**ACTION ITEM**. As you restate the entries, keep every word intact and leave out whatever images they hold.
Segment Start: EXERCISE MATERIAL
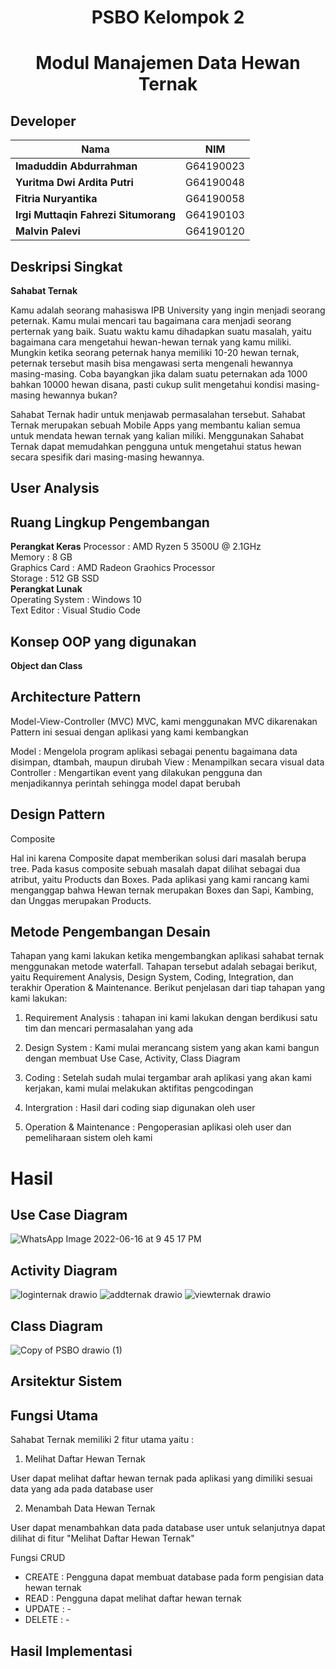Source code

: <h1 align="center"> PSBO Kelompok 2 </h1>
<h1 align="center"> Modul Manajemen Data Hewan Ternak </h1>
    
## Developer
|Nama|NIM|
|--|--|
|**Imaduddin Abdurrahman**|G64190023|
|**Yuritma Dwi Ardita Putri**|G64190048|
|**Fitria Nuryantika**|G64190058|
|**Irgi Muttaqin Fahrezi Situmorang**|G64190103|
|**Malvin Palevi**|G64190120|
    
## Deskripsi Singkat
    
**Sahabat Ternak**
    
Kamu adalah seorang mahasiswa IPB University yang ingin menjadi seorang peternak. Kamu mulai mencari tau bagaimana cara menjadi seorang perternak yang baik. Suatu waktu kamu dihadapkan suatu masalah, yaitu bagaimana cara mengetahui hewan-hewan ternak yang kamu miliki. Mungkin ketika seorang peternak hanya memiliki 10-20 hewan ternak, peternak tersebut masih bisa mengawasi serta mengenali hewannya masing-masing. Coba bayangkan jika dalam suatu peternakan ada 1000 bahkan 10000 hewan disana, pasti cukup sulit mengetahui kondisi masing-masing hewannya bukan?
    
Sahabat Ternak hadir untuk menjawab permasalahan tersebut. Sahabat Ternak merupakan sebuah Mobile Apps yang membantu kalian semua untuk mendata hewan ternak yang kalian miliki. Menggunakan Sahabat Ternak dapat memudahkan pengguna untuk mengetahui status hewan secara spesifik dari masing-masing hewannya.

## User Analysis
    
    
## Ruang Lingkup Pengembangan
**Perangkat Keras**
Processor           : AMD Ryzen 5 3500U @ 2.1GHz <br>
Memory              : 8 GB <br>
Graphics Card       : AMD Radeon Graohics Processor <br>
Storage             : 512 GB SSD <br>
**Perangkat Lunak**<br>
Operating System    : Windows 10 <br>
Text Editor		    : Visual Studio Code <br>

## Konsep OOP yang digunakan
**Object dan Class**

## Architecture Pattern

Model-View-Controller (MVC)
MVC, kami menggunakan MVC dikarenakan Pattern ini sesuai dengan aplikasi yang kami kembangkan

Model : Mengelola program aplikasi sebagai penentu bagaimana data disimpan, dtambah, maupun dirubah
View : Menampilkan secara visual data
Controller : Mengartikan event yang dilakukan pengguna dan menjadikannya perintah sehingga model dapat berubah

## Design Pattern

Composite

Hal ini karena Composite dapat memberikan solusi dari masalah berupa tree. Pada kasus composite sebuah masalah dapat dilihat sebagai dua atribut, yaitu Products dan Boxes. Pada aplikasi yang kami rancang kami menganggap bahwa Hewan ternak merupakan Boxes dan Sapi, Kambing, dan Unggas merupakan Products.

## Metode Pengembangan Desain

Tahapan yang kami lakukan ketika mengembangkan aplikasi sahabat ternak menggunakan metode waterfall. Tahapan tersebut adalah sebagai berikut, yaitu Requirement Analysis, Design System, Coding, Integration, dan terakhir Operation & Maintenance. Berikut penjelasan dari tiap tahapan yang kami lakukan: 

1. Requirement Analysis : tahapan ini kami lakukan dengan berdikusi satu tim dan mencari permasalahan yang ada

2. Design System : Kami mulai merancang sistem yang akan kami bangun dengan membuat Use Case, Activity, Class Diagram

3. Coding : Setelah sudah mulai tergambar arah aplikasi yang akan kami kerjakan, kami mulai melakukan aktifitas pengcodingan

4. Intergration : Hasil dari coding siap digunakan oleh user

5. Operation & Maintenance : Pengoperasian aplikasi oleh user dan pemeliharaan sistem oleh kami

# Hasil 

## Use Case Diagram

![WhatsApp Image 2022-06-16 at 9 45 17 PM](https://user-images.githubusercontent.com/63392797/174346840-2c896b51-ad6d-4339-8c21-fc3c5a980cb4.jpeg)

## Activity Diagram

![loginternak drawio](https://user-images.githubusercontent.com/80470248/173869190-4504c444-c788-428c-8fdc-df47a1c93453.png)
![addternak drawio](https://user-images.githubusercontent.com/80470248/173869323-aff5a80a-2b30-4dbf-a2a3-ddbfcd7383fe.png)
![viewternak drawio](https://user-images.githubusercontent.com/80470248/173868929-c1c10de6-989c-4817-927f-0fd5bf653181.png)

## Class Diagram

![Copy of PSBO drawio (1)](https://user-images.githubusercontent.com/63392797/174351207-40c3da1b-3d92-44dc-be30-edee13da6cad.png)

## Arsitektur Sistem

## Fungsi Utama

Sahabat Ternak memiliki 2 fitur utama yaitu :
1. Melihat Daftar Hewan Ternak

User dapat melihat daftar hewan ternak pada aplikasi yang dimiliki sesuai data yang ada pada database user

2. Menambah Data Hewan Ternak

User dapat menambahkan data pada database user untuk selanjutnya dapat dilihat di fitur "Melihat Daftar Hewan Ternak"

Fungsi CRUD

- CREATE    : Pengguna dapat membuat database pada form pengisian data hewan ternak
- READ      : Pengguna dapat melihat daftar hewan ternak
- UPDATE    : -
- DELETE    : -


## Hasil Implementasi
Segment End: EXERCISE MATERIAL
**ANSWER BOX**.
Source code

: <h1 align="center"> PSBO Kelompok 2 </h1>
<h1 align="center"> Modul Manajemen Data Hewan Ternak </h1>
    
## Developer
|Nama|NIM|
|--|--|
|**Imaduddin Abdurrahman**|G64190023|
|**Yuritma Dwi Ardita Putri**|G64190048|
|**Fitria Nuryantika**|G64190058|
|**Irgi Muttaqin Fahrezi Situmorang**|G64190103|
|**Malvin Palevi**|G64190120|
    
## Deskripsi Singkat
    
**Sahabat Ternak**
    
Kamu adalah seorang mahasiswa IPB University yang ingin menjadi seorang peternak. Kamu mulai mencari tau bagaimana cara menjadi seorang perternak yang baik. Suatu waktu kamu dihadapkan suatu masalah, yaitu bagaimana cara mengetahui hewan-hewan ternak yang kamu miliki. Mungkin ketika seorang peternak hanya memiliki 10-20 hewan ternak, peternak tersebut masih bisa mengawasi serta mengenali hewannya masing-masing. Coba bayangkan jika dalam suatu peternakan ada 1000 bahkan 10000 hewan disana, pasti cukup sulit mengetahui kondisi masing-masing hewannya bukan?
    
Sahabat Ternak hadir untuk menjawab permasalahan tersebut. Sahabat Ternak merupakan sebuah Mobile Apps yang membantu kalian semua untuk mendata hewan ternak yang kalian miliki. Menggunakan Sahabat Ternak dapat memudahkan pengguna untuk mengetahui status hewan secara spesifik dari masing-masing hewannya.

## User Analysis
    
    
## Ruang Lingkup Pengembangan
**Perangkat Keras**
Processor           : AMD Ryzen 5 3500U @ 2.1GHz <br>
Memory              : 8 GB <br>
Graphics Card       : AMD Radeon Graohics Processor <br>
Storage             : 512 GB SSD <br>
**Perangkat Lunak**<br>
Operating System    : Windows 10 <br>
Text Editor		    : Visual Studio Code <br>

## Konsep OOP yang digunakan
**Object dan Class**

## Architecture Pattern

Model-View-Controller (MVC)
MVC, kami menggunakan MVC dikarenakan Pattern ini sesuai dengan aplikasi yang kami kembangkan

Model : Mengelola program aplikasi sebagai penentu bagaimana data disimpan, dtambah, maupun dirubah
View : Menampilkan secara visual data
Controller : Mengartikan event yang dilakukan pengguna dan menjadikannya perintah sehingga model dapat berubah

## Design Pattern

Composite

Hal ini karena Composite dapat memberikan solusi dari masalah berupa tree. Pada kasus composite sebuah masalah dapat dilihat sebagai dua atribut, yaitu Products dan Boxes. Pada aplikasi yang kami rancang kami menganggap bahwa Hewan ternak merupakan Boxes dan Sapi, Kambing, dan Unggas merupakan Products.

## Metode Pengembangan Desain

Tahapan yang kami lakukan ketika mengembangkan aplikasi sahabat ternak menggunakan metode waterfall. Tahapan tersebut adalah sebagai berikut, yaitu Requirement Analysis, Design System, Coding, Integration, dan terakhir Operation & Maintenance. Berikut penjelasan dari tiap tahapan yang kami lakukan: 

1. Requirement Analysis : tahapan ini kami lakukan dengan berdikusi satu tim dan mencari permasalahan yang ada

2. Design System : Kami mulai merancang sistem yang akan kami bangun dengan membuat Use Case, Activity, Class Diagram

3. Coding : Setelah sudah mulai tergambar arah aplikasi yang akan kami kerjakan, kami mulai melakukan aktifitas pengcodingan

4. Intergration : Hasil dari coding siap digunakan oleh user

5. Operation & Maintenance : Pengoperasian aplikasi oleh user dan pemeliharaan sistem oleh kami

# Hasil 

## Use Case Diagram

![WhatsApp Image 2022-06-16 at 9 45 17 PM](https://user-images.githubusercontent.com/63392797/174346840-2c896b51-ad6d-4339-8c21-fc3c5a980cb4.jpeg)

## Activity Diagram

![loginternak drawio](https://user-images.githubusercontent.com/80470248/173869190-4504c444-c788-428c-8fdc-df47a1c93453.png)
![addternak drawio](https://user-images.githubusercontent.com/80470248/173869323-aff5a80a-2b30-4dbf-a2a3-ddbfcd7383fe.png)
![viewternak drawio](https://user-images.githubusercontent.com/80470248/173868929-c1c10de6-989c-4817-927f-0fd5bf653181.png)

## Class Diagram

![Copy of PSBO drawio (1)](https://user-images.githubusercontent.com/63392797/174351207-40c3da1b-3d92-44dc-be30-edee13da6cad.png)

## Arsitektur Sistem

## Fungsi Utama

Sahabat Ternak memiliki 2 fitur utama yaitu :
1. Melihat Daftar Hewan Ternak

User dapat melihat daftar hewan ternak pada aplikasi yang dimiliki sesuai data yang ada pada database user

2. Menambah Data Hewan Ternak

User dapat menambahkan data pada database user untuk selanjutnya dapat dilihat di fitur "Melihat Daftar Hewan Ternak"

Fungsi CRUD

- CREATE    : Pengguna dapat membuat database pada form pengisian data hewan ternak
- READ      : Pengguna dapat melihat daftar hewan ternak
- UPDATE    : -
- DELETE    : -


## Hasil Implementasi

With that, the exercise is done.